50 | arahan tukang parkir

939 78 137
                                    

__________________

"Gaiiiis, kalian mau dengar berita terbaru tentang si Elis, nggak??"

Adalah pertanyaan super antusias yang Monita layangkan, begitu dia dan teman-temannya kembali ke ruang main, usai makan siang plus ngobrol ngalor ngidul ngetan ngulon bersama Papi Mami—ini pun sebenarnya terpaksa berakhir karena diinterupsi oleh kehebohan Kak Rafa dan Kak Sera yang main uno macam lagi debat pilpres.

Berhubung Aiden, Biru, Calvin, dan Denil nggak punya jadwal lain yang mesti dilakukan, jadilah mereka bebas bersantai ria di rumah Monita paling mentok sampai larut malam, tergantung siapa duluan yang bakal sadar buat pulang ke habitat sebelum bulan gantian shift sama matahari.

Jikalau ada yang bertanya apakah Monita pernah merasa bosan dikelilingi cowok-cowok itu selama hampir 24/7 minus waktu tidur, jujur no bokis no hoax nih, Monita sangat amat bosan serempet mau gumoh. Malah andai ini adalah dunia fantasi yang bisa 'transmigrasi' tubuh, Monita juga pinginnya simsalabim abracadabra pindah jiwa ke tubuh eonni-eonni Korea, terus melamar jadi sugar baby-nya Song Jong Ki saja, daripada setiap hari lelah batin memandang tampang jamet dan kelakuan abnormal para cecunguk itu.

Tapi, mau gimana lagi? Karena ini bukan dunia fantasi dan perkara garis hidup, semua sudah diatur estetik sama Sang Pencipta, mau tak mau Monita terima kenyataan dengan lapang dada. Lagipula jika dipikir kembali, andai cowok-cowok itu nggak ada atau nggak betah berteman sama dia, pastilah kehidupannya juga kayak bubur tanpa garam yang dimasak kurang air, alias kering, hambar, dan bikin eneg.

Jadi kesimpulannya, meski pengaruh dari para cowok oplos crocodile ini lebih banyak sesatnya daripada baiknya, Monita cukup bersyukur bisa berteman sama mereka.

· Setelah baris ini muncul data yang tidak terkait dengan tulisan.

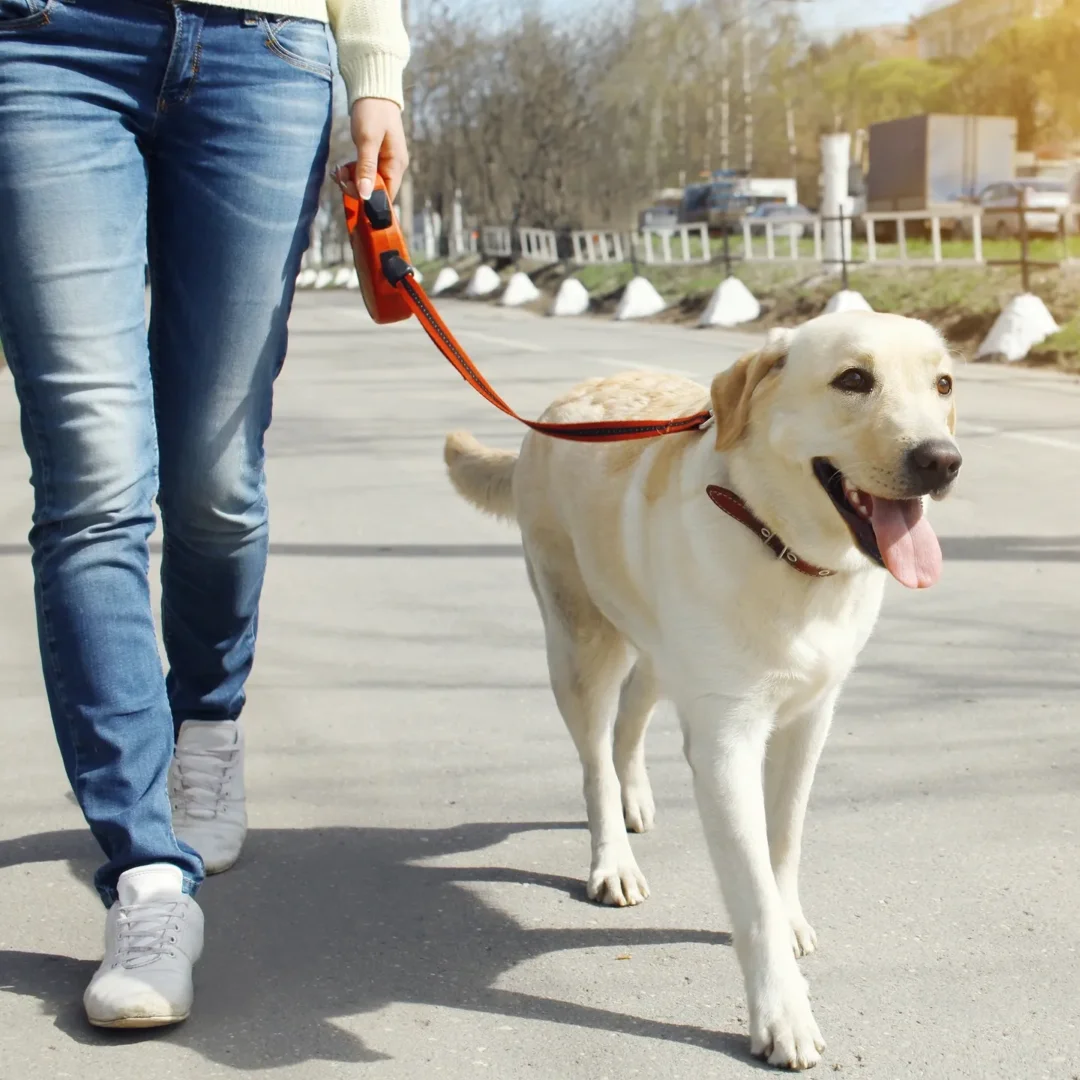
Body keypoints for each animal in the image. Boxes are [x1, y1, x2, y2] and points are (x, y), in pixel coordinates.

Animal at [438, 313, 963, 1071]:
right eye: (853, 379)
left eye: (943, 383)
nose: (941, 461)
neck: (783, 548)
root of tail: (561, 406)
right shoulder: (725, 742)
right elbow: (751, 890)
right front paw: (783, 1013)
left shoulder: (809, 720)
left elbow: (784, 841)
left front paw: (790, 915)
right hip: (580, 643)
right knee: (595, 758)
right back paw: (612, 858)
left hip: (658, 646)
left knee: (631, 717)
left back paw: (635, 797)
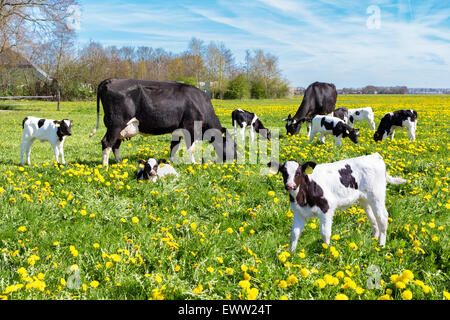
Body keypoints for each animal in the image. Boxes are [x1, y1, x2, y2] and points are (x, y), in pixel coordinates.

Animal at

"Elis siapa??" tanya Denil usai puas mentertawai mahakarya buatan Monita pada kuku tangan Calvin, yang amburadulnya persis bikinan anak PAUD.

"Elis Sugigi," jawab Aiden ngasal.

Biru melirik kecil. "Itu Eli, gobs, bukan Elis."

"Woya sama aja, cuma beda satu huruf tok."

"Kalau ada yang beda berarti kaga sama dong, geb." Monita membalas sambil kedua tangan mulai sibuk menjambak—maksudnya, menyugar rambut Aiden, yang akan jadi objek percobaan berikut untuk sesi salon-salonannya. "Lagian ini bukan tentang Eli Sugigi."

"Terus?"

Sebelum menjawab, dia sengaja pasang raut sok misterius, lalu sedikit merunduk guna berujar pelan, "ini soal Annelise si noni Belanda, alias mbakyu kunti penghuni pohon mangga yang ada di taman belakang. Kalian inget, kan??"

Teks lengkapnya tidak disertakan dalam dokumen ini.